What needs to be done: Copy out each line below that has the word "Annotation" in it.

Records excerpted from a collection
####

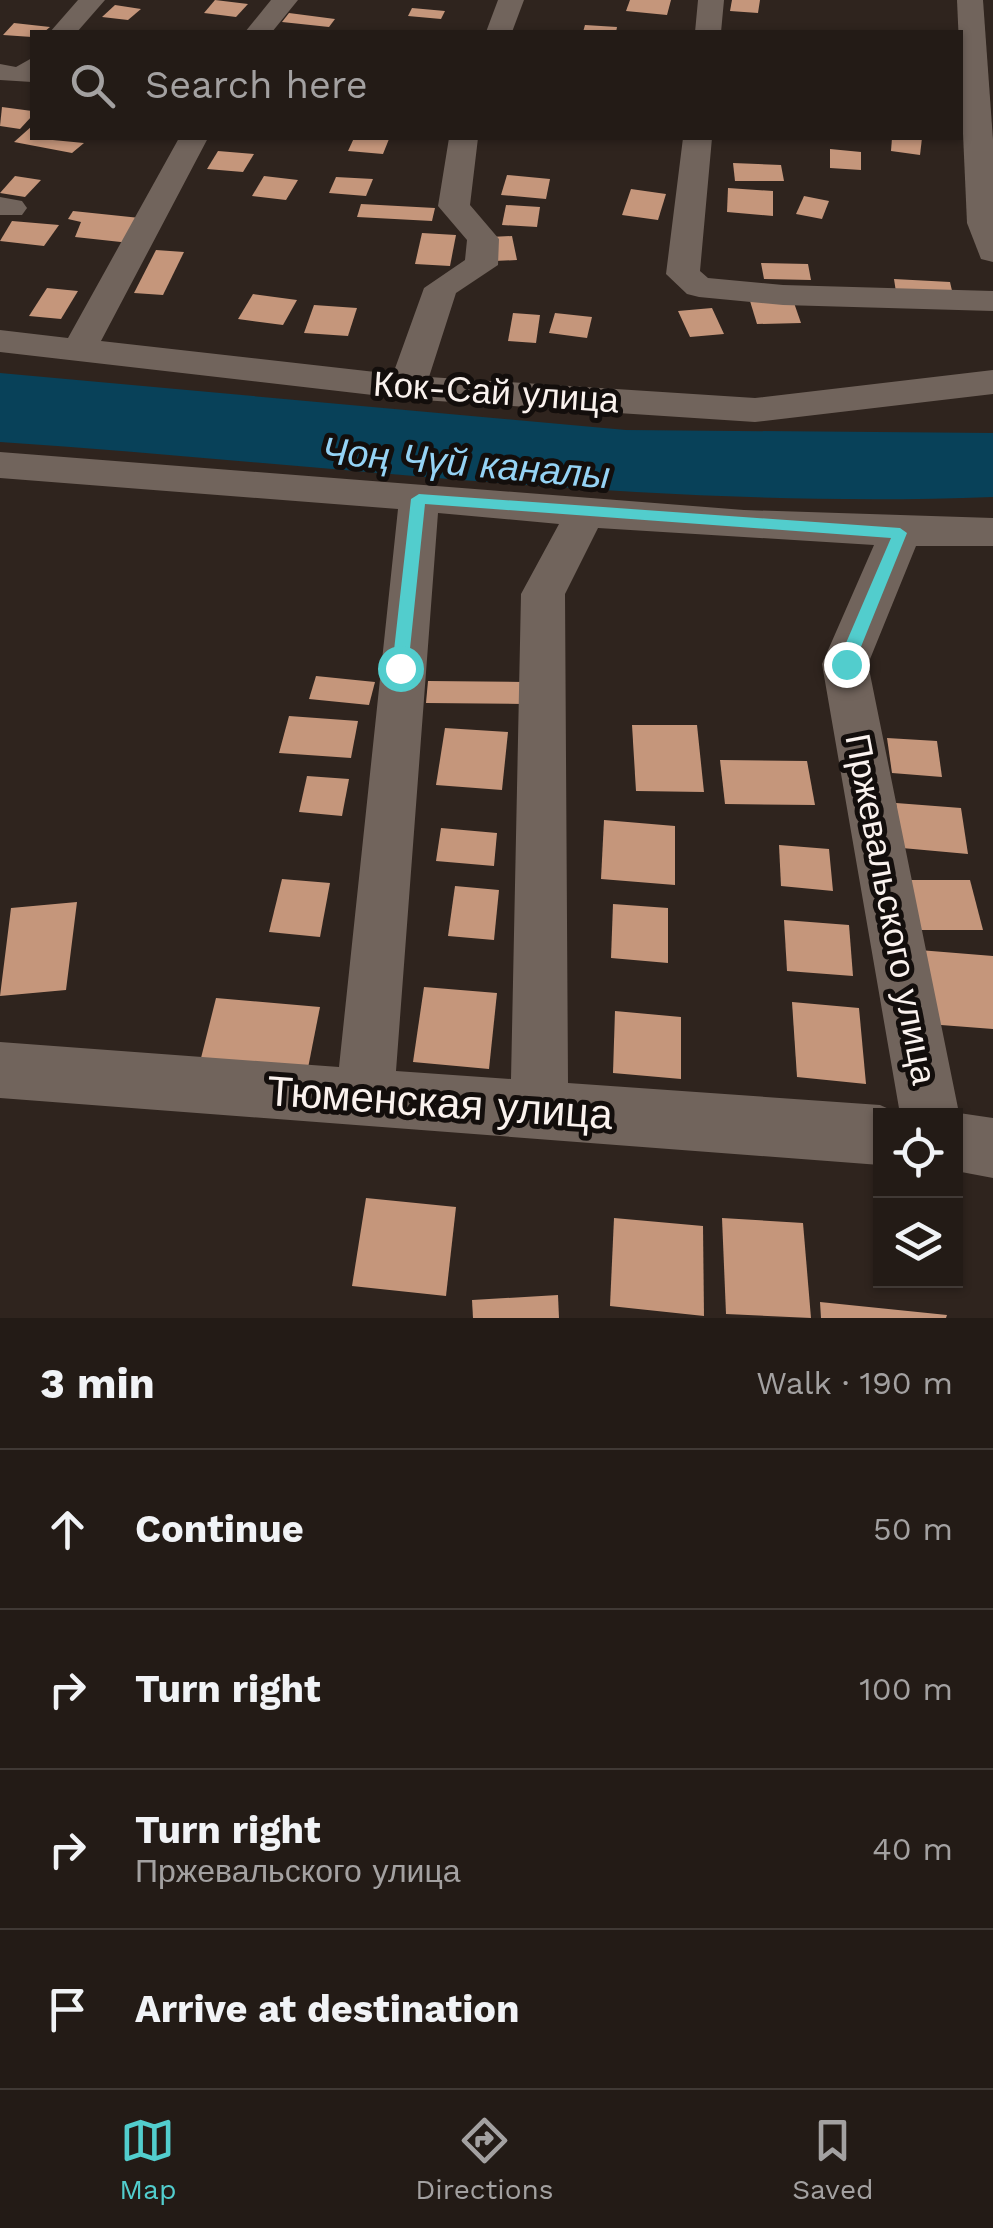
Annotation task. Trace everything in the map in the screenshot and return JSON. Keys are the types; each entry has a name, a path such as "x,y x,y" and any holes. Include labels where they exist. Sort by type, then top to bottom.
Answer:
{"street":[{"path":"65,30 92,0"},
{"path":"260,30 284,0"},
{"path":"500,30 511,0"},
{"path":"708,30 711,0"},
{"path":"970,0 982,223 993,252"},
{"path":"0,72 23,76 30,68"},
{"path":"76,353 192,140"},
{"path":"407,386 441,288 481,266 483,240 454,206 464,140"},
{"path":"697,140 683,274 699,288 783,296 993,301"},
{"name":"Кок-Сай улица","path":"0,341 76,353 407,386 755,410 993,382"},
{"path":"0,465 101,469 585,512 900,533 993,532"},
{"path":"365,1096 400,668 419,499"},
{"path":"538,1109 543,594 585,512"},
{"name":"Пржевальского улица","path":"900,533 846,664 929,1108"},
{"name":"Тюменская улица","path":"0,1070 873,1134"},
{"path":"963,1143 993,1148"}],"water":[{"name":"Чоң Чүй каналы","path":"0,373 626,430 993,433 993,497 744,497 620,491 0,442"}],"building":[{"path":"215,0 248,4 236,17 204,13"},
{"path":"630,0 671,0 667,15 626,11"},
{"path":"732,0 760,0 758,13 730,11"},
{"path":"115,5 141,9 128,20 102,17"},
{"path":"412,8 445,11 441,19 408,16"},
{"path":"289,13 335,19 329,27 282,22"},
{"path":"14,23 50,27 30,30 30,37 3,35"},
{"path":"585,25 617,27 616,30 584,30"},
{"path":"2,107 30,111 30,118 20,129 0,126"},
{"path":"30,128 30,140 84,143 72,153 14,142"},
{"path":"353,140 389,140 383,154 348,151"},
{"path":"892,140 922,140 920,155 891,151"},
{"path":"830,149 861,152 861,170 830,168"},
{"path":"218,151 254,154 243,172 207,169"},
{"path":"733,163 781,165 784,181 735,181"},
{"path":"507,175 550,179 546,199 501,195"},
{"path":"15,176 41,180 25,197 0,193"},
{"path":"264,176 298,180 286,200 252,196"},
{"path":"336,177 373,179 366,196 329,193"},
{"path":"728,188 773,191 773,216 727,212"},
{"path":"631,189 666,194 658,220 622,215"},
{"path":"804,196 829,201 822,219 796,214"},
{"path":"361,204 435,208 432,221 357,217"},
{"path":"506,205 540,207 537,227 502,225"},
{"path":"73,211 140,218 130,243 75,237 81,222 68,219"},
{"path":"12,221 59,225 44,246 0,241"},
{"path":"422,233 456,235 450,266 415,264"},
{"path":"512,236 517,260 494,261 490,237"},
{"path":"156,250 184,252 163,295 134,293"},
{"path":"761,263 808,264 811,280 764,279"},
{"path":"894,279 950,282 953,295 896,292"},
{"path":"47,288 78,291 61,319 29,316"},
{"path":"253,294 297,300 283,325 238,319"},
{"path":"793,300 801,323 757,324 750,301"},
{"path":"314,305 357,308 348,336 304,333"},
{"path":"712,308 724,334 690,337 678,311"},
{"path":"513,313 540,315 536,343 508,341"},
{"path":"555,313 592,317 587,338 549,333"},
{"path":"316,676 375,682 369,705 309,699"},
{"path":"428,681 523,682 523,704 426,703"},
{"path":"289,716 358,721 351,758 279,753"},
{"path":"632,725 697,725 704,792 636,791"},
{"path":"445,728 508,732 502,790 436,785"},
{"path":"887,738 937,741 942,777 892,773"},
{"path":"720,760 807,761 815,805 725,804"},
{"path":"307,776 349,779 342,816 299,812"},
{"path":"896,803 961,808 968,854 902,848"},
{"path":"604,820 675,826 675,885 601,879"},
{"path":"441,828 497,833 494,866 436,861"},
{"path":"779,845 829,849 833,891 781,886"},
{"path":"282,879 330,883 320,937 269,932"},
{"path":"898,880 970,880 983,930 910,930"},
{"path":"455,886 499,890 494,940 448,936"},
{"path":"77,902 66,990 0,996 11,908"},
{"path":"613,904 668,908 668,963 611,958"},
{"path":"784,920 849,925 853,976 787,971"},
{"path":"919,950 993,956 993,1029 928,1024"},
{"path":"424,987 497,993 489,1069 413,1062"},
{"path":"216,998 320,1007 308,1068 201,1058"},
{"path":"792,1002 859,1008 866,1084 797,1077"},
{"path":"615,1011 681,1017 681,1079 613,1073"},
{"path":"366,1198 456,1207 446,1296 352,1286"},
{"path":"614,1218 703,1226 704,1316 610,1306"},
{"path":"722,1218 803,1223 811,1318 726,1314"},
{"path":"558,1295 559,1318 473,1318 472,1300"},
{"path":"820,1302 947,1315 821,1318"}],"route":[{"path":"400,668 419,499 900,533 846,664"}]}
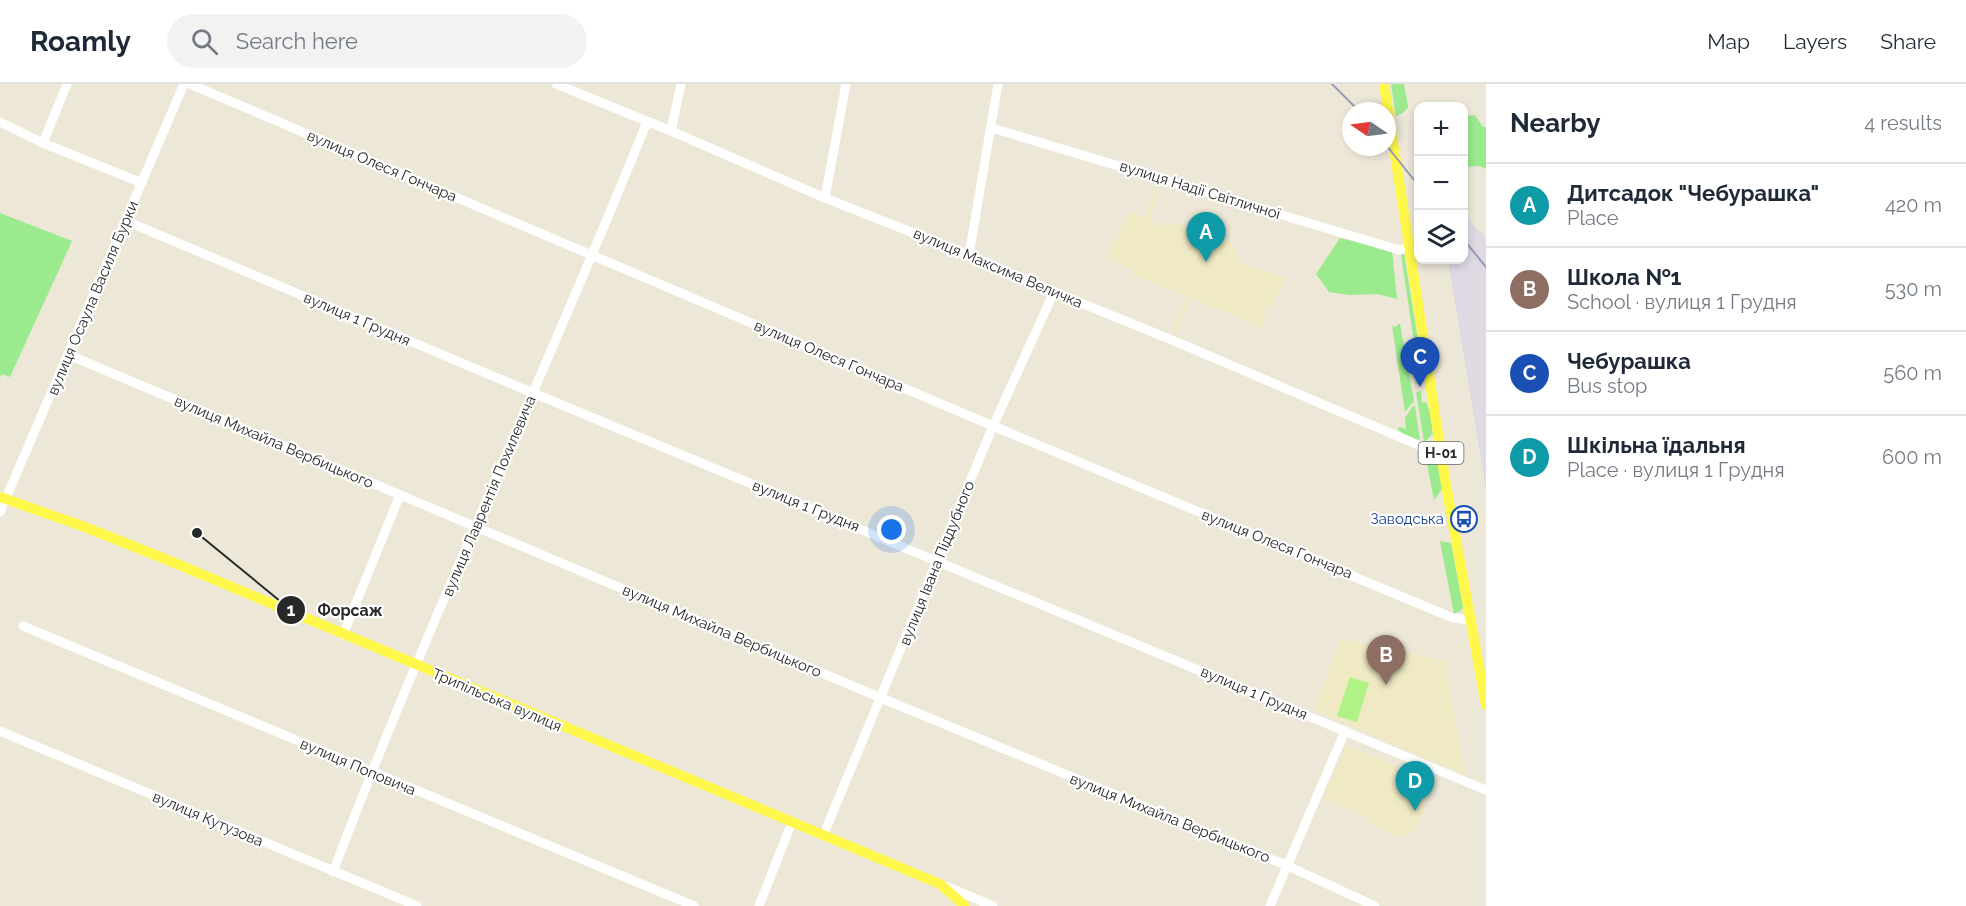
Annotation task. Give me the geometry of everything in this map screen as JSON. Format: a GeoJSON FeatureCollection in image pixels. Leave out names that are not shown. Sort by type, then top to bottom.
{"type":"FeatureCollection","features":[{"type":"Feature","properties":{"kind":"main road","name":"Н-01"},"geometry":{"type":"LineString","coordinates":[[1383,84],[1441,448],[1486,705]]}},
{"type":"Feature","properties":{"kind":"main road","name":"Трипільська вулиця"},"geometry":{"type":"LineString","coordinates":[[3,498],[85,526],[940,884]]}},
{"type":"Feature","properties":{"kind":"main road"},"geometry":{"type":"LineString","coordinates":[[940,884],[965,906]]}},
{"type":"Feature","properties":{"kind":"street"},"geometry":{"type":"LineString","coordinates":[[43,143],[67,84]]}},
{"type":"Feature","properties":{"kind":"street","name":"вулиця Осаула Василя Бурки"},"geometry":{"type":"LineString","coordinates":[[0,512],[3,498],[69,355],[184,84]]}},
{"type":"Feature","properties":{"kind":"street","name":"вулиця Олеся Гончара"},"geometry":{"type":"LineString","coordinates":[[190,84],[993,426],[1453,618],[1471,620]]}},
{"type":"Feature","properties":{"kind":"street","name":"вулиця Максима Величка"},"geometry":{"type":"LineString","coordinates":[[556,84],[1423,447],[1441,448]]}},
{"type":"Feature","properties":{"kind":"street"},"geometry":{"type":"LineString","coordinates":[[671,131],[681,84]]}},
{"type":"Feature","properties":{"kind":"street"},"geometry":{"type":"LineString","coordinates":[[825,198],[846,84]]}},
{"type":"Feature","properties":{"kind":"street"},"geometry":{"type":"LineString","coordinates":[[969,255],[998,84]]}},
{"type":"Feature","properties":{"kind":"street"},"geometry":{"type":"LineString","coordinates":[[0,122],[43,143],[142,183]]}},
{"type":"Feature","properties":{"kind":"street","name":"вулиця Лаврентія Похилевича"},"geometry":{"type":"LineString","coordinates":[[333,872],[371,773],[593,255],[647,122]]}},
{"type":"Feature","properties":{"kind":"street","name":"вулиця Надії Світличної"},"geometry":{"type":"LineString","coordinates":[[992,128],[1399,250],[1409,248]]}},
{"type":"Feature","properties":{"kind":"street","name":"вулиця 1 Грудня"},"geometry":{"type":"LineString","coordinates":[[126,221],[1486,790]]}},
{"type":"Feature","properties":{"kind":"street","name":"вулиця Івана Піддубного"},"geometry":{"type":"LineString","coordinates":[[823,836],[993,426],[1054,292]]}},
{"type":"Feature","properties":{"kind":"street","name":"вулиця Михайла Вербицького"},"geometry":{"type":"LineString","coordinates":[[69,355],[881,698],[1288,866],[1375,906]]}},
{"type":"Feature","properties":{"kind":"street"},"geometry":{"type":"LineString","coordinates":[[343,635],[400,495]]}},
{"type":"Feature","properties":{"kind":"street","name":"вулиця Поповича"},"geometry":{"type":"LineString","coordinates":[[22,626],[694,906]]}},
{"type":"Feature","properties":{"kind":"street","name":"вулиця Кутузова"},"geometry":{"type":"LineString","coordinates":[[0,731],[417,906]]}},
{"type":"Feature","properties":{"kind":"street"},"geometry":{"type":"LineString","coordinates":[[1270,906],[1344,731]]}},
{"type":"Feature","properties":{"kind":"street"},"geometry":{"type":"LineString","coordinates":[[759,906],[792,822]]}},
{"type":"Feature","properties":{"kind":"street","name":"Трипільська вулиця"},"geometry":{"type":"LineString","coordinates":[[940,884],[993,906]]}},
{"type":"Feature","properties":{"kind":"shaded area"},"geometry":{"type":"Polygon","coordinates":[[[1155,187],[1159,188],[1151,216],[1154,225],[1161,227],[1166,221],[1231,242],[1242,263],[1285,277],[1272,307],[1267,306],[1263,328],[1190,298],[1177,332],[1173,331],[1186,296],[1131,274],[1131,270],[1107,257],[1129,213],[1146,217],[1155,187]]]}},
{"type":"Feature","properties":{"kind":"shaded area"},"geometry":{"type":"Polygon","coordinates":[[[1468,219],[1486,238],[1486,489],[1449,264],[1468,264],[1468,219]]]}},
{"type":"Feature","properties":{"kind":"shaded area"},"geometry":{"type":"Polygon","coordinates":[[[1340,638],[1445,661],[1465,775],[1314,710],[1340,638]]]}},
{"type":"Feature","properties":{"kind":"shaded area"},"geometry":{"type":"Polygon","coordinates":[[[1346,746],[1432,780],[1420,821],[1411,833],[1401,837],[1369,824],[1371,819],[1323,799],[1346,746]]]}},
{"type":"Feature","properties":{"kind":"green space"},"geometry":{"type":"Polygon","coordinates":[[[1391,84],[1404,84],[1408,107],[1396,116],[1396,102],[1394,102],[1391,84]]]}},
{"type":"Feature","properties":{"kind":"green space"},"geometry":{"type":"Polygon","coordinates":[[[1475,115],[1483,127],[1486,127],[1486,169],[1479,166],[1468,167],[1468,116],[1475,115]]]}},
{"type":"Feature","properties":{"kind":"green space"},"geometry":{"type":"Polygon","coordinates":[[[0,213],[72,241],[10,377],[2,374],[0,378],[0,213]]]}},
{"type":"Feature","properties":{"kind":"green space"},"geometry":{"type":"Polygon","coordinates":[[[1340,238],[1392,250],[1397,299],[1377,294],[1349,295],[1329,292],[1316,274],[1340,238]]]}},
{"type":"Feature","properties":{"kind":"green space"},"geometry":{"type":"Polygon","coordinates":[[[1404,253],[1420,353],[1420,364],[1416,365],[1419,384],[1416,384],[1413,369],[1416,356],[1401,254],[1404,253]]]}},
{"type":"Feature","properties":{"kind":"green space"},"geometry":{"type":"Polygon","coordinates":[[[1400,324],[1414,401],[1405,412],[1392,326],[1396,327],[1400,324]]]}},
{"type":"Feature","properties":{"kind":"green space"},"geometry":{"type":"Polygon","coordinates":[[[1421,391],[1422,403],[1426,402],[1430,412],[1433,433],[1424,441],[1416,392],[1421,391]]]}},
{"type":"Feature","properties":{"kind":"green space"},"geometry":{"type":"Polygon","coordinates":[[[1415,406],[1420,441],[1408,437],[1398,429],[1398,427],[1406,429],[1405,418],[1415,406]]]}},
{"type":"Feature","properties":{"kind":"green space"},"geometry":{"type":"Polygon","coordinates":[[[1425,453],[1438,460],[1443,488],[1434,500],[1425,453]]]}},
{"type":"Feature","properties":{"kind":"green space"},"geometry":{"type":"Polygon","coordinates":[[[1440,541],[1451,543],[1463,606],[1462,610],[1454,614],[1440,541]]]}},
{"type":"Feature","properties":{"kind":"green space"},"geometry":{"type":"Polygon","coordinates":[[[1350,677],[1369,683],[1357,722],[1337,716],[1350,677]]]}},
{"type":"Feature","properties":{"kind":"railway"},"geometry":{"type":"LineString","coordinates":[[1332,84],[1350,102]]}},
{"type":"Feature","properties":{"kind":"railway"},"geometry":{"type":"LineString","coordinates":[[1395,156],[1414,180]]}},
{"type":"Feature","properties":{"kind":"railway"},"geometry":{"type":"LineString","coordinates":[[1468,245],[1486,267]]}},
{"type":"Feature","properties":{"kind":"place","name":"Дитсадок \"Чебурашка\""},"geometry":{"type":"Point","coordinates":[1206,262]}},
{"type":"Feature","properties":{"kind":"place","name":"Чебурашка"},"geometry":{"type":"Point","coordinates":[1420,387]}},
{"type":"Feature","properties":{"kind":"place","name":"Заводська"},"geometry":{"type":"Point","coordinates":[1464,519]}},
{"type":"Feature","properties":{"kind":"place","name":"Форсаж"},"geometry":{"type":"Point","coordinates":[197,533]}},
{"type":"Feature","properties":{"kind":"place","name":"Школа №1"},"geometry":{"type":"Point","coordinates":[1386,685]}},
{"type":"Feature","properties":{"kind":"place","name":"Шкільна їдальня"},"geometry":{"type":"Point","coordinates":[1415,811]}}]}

####

Written solution:
Annotation task. Trace everything in the map in the screenshot and return JSON. Keys are the types; each entry has a name, a path such as "x,y x,y" and any holes. Include labels where they exist. Sort by type, then top to bottom.
Annotation task. Give me the geometry of everything in this map screen as JSON. Format: a GeoJSON FeatureCollection in image pixels. Leave out names that are not shown. Sort by type, then top to bottom.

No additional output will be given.